**AIM OF THE TASK**:
Copy word for word the lines of the records below, beginning at the one with "Hitlers NSDAP" and finishing at the one with "Ocet ve spreji", ends included, but none of the pictures.

::::::::::

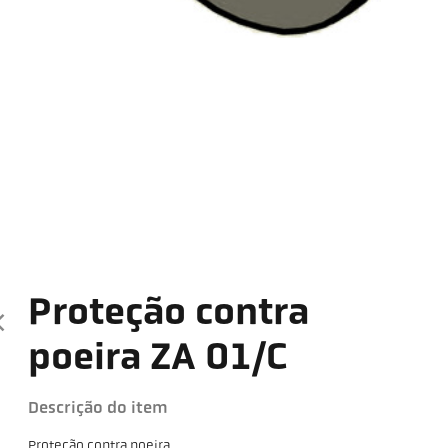
Proteção contra
poeira ZA 01/C
Descrição do item
Proteção contra poeira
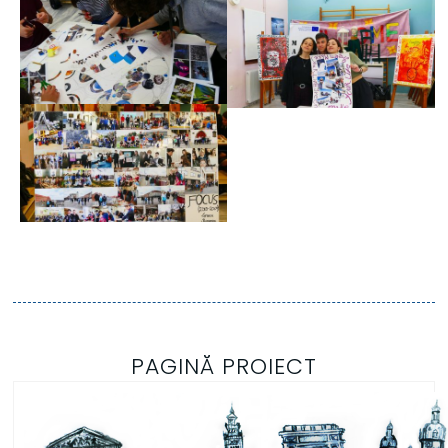
PAGINĂ PROIECT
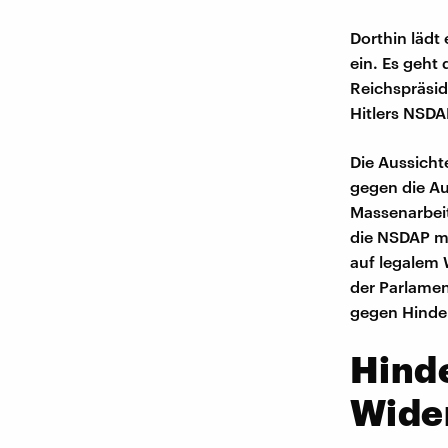
Dorthin lädt
ein. Es geht
Reichspräsid
Hitlers NSDAP
Die Aussicht
gegen die Au
Massenarbei
die NSDAP me
auf legalem 
der Parlamen
gegen Hindenb
Hinde
Wide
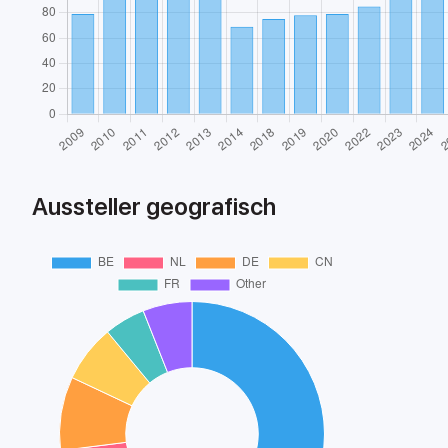
Aussteller geografisch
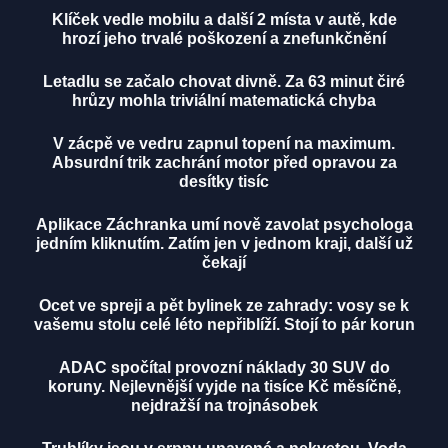
Klíček vedle mobilu a další 2 místa v autě, kde
hrozí jeho trvalé poškození a znefunkčnění
Letadlu se začalo chovat divně. Za 63 minut čiré
hrůzy mohla triviální matematická chyba
V zácpě ve vedru zapnul topení na maximum.
Absurdní trik zachrání motor před opravou za
desítky tisíc
Aplikace Záchranka umí nově zavolat psychologa
jedním kliknutím. Zatím jen v jednom kraji, další už
čekají
Ocet ve spreji a pět bylinek ze zahrady: vosy se k
vašemu stolu celé léto nepřiblíží. Stojí to pár korun
ADAC spočítal provozní náklady 30 SUV do
koruny. Nejlevnější vyjde na tisíce Kč měsíčně,
nejdražší na trojnásobek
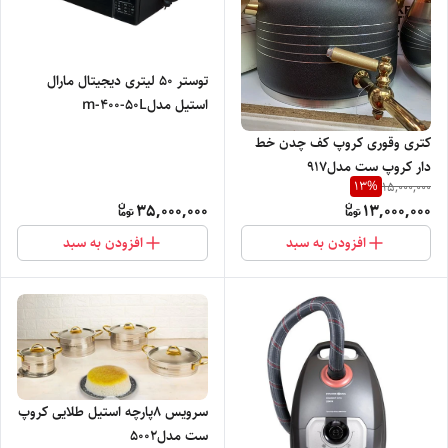
توستر ۵۰ لیتری دیجیتال مارال
استیل مدلm-400-50L
کتری وقوری کروپ کف چدن خط
دار کروپ ست مدل۹۱۷
13
%
15,000,000
35,000,000
13,000,000
افزودن به سبد
افزودن به سبد
سرویس ۸پارچه استیل طلایی کروپ
ست مدل۵۰۰۲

::::::::::

**RESULT FOR THIS EXERCISE**:
Hitlers NSDAP
Die Aussicht
gegen die Au
Massenarbei
die NSDAP me
auf legalem 
der Parlamen
gegen Hindenb
Hinde
Wide
Aussteller geografisch
Klíček vedle mobilu a další 2 místa v autě, kde
hrozí jeho trvalé poškození a znefunkčnění
Letadlu se začalo chovat divně. Za 63 minut čiré
hrůzy mohla triviální matematická chyba
V zácpě ve vedru zapnul topení na maximum.
Absurdní trik zachrání motor před opravou za
desítky tisíc
Aplikace Záchranka umí nově zavolat psychologa
jedním kliknutím. Zatím jen v jednom kraji, další už
čekají
Ocet ve spreji a pět bylinek ze zahrady: vosy se k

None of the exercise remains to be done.